**Text extract:**
════════════════════
Slightly off topic, but related: Rasika, the organization which most recently brought Srinivas to the US will apparently be doing so again in the spring of next year. Their website says that much, and little else at the moment. Srinivas' own website contains no mention that I can find. He really is a gifted musician, keep an eye out for performances in your area.

Christian

----------


## Larry S Sherman

> Did you get the impression that these things are fairly common in India, Larry?
> Or that you got very lucky??
> 
> Also, do folks know who Srinivas is in India?
> For instance, in the States, if you asked 100 people on the street who Chris Thiele is, one-in-a-hundred might get it.... #


I went to three different music stores before finding the right ones. I went in one where some guy in dark shades was heavy-metal shredding on a japanese guitar like you'd expect in the US.

They carried Srinivas CDs, and did carry an a-style mando with a weird pickup in it but no Sahmax mandos.

The store where I found them was in the Mylapore area next to an amazing temple. I had done some research so I knew what I was doing, but either way I feel like I was lucky.

When I mention Srinivas to my Indian friends most have heard of him, although most don't really listen to "classical" music...they all prefer movie music.

Larry

----------


## Spruce

Thanks for that, Larry....

i really need to get over there someday...

----------


## mrmando

Check out the Web site for Tulsi Guitars (Madras Musicals), also in Chennai. Proof that there are more choices for Carnatic mando players than the Srinivas clones:

----------


## Larry S Sherman

Hey, very interesting. I like the blue Les Paul style.



Maybe I can get one of my Indian friends to to buy me one next time they visit home?

Larry

----------


## Spruce

> Check out the Web site for Tulsi Guitars (Madras Musicals), also in Chennai. Proof that there are more choices for Carnatic mando players than the Srinivas clones:



Wow...  

Anyone contacted them about sending a few instruments over here??

Group buy, anyone??   :Wink:

----------


## delsbrother

Buried somewhere in my "shop" are dimensions and tracings taken from the _Srinivator_ I once had... I had thought about making a small production run as my final project for the MI Guitar Craft Course. Those plans have subsequently been shelved... Would there have been a market for such a thing?

----------


## mrmando

> Anyone contacted them about sending a few instruments over here??


I haven't spoken with Tulsi but I have been in touch with a couple of his local customers. I wouldn't mind getting my hands on an instrument or two. His phone numbers are right there on the Web site. 

Anyone planning a trip to Chennai?

----------


## diptanshu

there is no doubt about how brilliant srinivas is, in playing his style of mandolin, its quite unique and he is a real innovator. here in india, he is very popular in south india and many places across the globe but sadly we dont get to hear much of him in north india... perhaps because south india and north indian classical are quite different sounding. i am from kolkata (north) and have never seen or played the srinvas model. snehaish mozumder, (i am cureently learing with him), plays north indian classical style and has made is own designs of the mandola. i have one of them and its good for this style of music. u cant react to finishing and wood work for the price u get it for.
════════════════════
**Data rows:**
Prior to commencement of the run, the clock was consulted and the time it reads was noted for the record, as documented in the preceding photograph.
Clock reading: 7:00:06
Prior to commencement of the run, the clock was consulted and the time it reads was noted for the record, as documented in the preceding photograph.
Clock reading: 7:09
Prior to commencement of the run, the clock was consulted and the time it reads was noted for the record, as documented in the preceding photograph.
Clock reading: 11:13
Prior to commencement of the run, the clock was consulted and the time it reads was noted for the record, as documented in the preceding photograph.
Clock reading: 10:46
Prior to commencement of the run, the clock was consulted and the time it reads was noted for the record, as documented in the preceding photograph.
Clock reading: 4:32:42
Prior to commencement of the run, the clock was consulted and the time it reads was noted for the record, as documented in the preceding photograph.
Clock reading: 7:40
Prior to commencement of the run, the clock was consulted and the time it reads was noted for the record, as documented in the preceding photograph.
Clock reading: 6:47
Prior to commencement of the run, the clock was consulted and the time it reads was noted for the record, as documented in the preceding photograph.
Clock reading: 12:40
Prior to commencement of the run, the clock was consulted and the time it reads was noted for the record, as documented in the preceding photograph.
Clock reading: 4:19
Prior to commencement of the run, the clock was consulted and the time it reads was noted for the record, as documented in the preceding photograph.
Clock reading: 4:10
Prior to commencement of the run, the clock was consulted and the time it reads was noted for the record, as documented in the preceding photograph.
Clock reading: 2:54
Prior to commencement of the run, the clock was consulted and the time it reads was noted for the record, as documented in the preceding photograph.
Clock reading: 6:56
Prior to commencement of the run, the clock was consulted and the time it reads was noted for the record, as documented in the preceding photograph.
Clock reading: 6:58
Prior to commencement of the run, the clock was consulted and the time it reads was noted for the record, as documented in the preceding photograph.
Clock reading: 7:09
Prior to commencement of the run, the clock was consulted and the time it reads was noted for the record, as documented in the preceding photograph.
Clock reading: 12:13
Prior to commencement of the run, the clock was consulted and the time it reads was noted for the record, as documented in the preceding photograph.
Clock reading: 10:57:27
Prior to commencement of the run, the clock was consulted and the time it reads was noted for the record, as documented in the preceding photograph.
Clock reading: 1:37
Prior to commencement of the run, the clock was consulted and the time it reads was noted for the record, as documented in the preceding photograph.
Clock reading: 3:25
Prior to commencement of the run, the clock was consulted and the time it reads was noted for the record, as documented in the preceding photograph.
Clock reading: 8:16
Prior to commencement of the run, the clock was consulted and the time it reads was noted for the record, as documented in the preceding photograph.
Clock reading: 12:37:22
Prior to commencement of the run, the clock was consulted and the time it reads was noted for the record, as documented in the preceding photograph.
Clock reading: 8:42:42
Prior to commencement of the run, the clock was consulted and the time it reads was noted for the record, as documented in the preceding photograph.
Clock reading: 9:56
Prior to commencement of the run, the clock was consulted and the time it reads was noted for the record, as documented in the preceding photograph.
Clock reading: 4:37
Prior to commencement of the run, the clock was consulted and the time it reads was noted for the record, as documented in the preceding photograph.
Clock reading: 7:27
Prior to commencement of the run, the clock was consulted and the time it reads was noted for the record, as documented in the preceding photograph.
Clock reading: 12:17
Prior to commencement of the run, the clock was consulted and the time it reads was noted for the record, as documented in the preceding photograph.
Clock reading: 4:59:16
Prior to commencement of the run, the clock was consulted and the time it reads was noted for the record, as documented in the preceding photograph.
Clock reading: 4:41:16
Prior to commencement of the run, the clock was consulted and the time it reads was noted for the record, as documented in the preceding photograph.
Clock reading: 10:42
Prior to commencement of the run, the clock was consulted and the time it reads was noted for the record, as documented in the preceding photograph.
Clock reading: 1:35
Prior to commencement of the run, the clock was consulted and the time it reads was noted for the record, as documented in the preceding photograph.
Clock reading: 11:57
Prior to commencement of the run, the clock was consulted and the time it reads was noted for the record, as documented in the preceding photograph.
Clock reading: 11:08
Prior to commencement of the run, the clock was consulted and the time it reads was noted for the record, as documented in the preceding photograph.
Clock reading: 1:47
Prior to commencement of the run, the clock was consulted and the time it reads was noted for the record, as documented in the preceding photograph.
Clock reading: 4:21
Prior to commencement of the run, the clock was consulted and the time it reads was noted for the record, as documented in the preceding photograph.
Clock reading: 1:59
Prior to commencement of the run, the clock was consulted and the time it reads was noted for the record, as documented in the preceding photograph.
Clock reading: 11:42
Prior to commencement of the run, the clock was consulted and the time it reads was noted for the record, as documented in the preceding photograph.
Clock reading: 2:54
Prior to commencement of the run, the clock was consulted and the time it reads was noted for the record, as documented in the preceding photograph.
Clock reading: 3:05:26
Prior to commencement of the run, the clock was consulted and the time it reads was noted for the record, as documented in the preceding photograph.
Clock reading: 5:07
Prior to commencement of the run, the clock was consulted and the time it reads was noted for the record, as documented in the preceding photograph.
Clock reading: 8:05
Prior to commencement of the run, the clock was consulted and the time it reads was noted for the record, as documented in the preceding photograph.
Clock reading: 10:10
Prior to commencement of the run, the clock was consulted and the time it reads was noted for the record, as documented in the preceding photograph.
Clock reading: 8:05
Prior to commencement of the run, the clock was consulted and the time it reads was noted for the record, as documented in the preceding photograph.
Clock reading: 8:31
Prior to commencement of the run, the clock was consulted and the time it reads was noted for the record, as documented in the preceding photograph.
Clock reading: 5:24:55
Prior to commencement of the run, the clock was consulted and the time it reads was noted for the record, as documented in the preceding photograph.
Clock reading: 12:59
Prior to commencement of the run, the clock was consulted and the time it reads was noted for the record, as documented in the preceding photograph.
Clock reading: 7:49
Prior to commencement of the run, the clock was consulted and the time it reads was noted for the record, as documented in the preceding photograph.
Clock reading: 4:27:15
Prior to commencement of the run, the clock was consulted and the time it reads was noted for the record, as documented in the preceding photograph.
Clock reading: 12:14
════════════════════
**Exercise tasks:**
[1] List the usernames that head the posts in the mandolin forum thread, each one only once.
[2] In the mandolin forum thread, what did delsbrother once think of making as a final project for the MI Guitar Craft Course?
[3] Reproduce the passage of the mandolin forum thread starting with "## diptanshu" and going on through "get it for.".
You won't need the material.

**The results:**
[1] Larry S Sherman, Spruce, mrmando, delsbrother, diptanshu

[2] A small production run based on the dimensions and tracings taken from the Srinivator.

[3]
## diptanshu

there is no doubt about how brilliant srinivas is, in playing his style of mandolin, its quite unique and he is a real innovator. here in india, he is very popular in south india and many places across the globe but sadly we dont get to hear much of him in north india... perhaps because south india and north indian classical are quite different sounding. i am from kolkata (north) and have never seen or played the srinvas model. snehaish mozumder, (i am cureently learing with him), plays north indian classical style and has made is own designs of the mandola. i have one of them and its good for this style of music. u cant react to finishing and wood work for the price u get it for.